Broderick is young compared to all of these Society members, lacking life experience by decades and centuries in most cases. The overconfidence and stubbornness only gets him so far, but he’s honoured by her trust just the same. He’ll endeavour to earn it.
“Well this has been a suitably grim conversation,” he smiles at her, a soft chuckle escaping as he turns back to the kitten in his lap. “You know my favourite topic is a coup, but perhaps we need a little levity. Tell me something embarrassing about Briar.”
Her shoulders wriggle just a bit, settling back against the cushions as she smiles back at him. "I do not think a little board with red string would be quite as compelling in our current situation, no." And the assembled passel of kittens would very likely be something of a hindrance to successful construction.
"The trouble with Briar is that he is not embarrassed, even when he very well should be." Her teeth tug at her lower lip for a moment before she brightens, leans quickly forward. "This is not embarrassing at all, but he did have a rather massive crush on a boy back home when he was a teenager. He still gets a little bit flustered when he talks about it."
“Oh does he,” the delight is as clear in his voice as it is in the curve of his growing smile. Broderick’s not sure he’s ever actually seen Briar really flustered, that he can be is all the motivation the medium needs for future conversations. “That’s sweet. When I imagine Briar blushing and staring longingly out windows does he have a mullet? I need the full picture.”
Nazikeda lifts a set of fingers to shade the breadth of her own grin, but her eyes are bright with mirth. "Briar does not have many photographs from back then, so I cannot confirm nor deny the mullet. You may give your imagination creative license." It wouldn’t be terribly out of place, either. "I do know that his handsome young man left for college shortly after their affair. So there was more than ample opportunity for longing stares and dramatic sighing."

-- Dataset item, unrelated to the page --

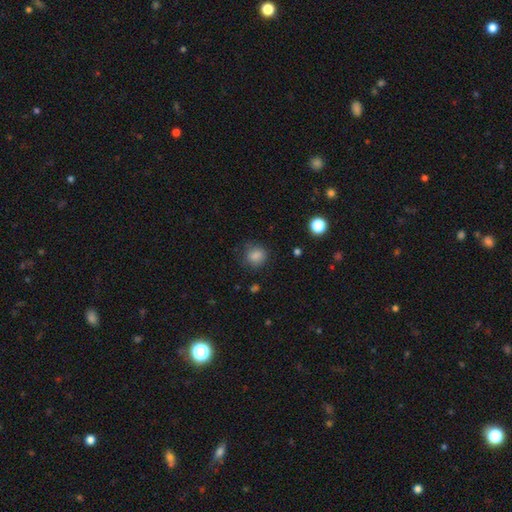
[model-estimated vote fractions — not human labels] This is clearly a smooth galaxy (83%). How rounded: likely round (79%). Merging: likely none (75%).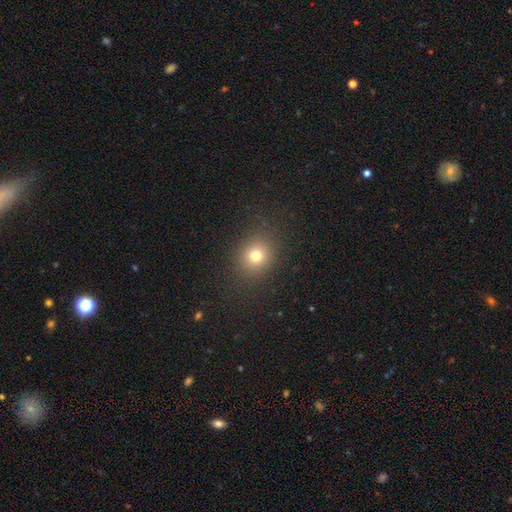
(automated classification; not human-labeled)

“Definitely with a mullet,” Broderick decides and wonders if Bracken can confirm it for him in great detail. Christ, did Bracken have a mullet at any point? “He seems to perfect the longing stares and dramatic sighing for you,” he adds, knowing that this isn’t exactly a fair representation of how the werewolf is, but it’s close enough.
"It feels authentic." Nazikeda nods in easy agreement. "For either of them, honestly. Mullet, excessive amounts of plaid, variety of cowboy hats." She shakes her head, flutters her fingers in vague demonstration before running the tip of her nail up and along the ridge of one of the kitten’s spines. "Do you know just how many kinds of cowboy hats there are?"
Too many. The answer is too many kinds.
The description of Briar’s regard gives her pause, however, makes her shoulders shake. "Hardly. Unless the dramatics involved in the sighing are driven, at least in part, by exasperation."
“That’s love,” Broderick asserts confidently, like he’s an authority on the manner and exact display. His attention has been drawn back to the kitten, now gnawing at his thumb ineffectually but with great determination. Victor Hugo would.
Nazikeda hums her agreement - there’s very little to protest, even if she wished to - her cheek resting against the back of the couch and gaze warm. "It is all about the argument," she asserts. "Observation has led to the conclusion that Hemmings rather conclusively enjoy name-calling and pigtail-pulling."
Broderick realizes then what he may have accidentally implied about…well. “Oh, that’s –” he hisses suddenly, two small puncture marks swelling with tiny bubbles of blood. Victor Hugo showed no remorse as he flips onto his back to show his belly.
“They’re children, is what you mean,” like Broderick himself didn’t crave or deal exclusively in name-calling and arguments. Debates.
The implication is dropped just as easily as it came - there are, after all, some seeds that need time to themselves after planting. And as much as Nazikeda herself enjoys a good argument, she also enjoys being vague and troublesome just as much. She busies herself with a showy little gasp, leaning forward to extend her own claws over Mr. Hugo’s exposed belly with a scolding, "Little troublemaker."
She glances up at Broderick with an impish twist to her mouth. "Now I cannot quite say that myself. But it would not go misplaced."
“Which means yes,” Broderick translates, the pinched and startled look on his face from before sliding comfortably into an amused smile.
“I’m glad that this would-be fucked up cage of horrors brought us together,” he says suddenly, directly, as Broderick often did, dropping intensely sincere comments like bombs.
The abrupt shift in subject makes her blink (just once, very quickly) before she nods her head in the most solemn manner one can while their fingers are besieged by tiny teeth and even tinier claws. "If one must be subjected to horrors, it is much nicer with good company."
“Ah damnit,” Broderick huffs and shifts forward. “Hold that thought and exact phrasing, I haven't even opened the bottle of wine and that's the perfect cheers. Unhand me beast,” he orders at a haughty whisper, pressing a kiss to the black kitten’s head as he moves him carefully out of the way to uncork the bottle and act a proper host.
“This household is a shambles,” he apologizes.
Face pulled into something skeptic and charmed, Nazikeda waves off his apology with her free hand before using it to reclaim her own wine glass. She tilts the bowl forward, waiting for the both of them to be filled, before clearing her throat and schooling her expression into something better befitting a formal toast.
"To potential horrors in very good company," she says, tapping the rim against his.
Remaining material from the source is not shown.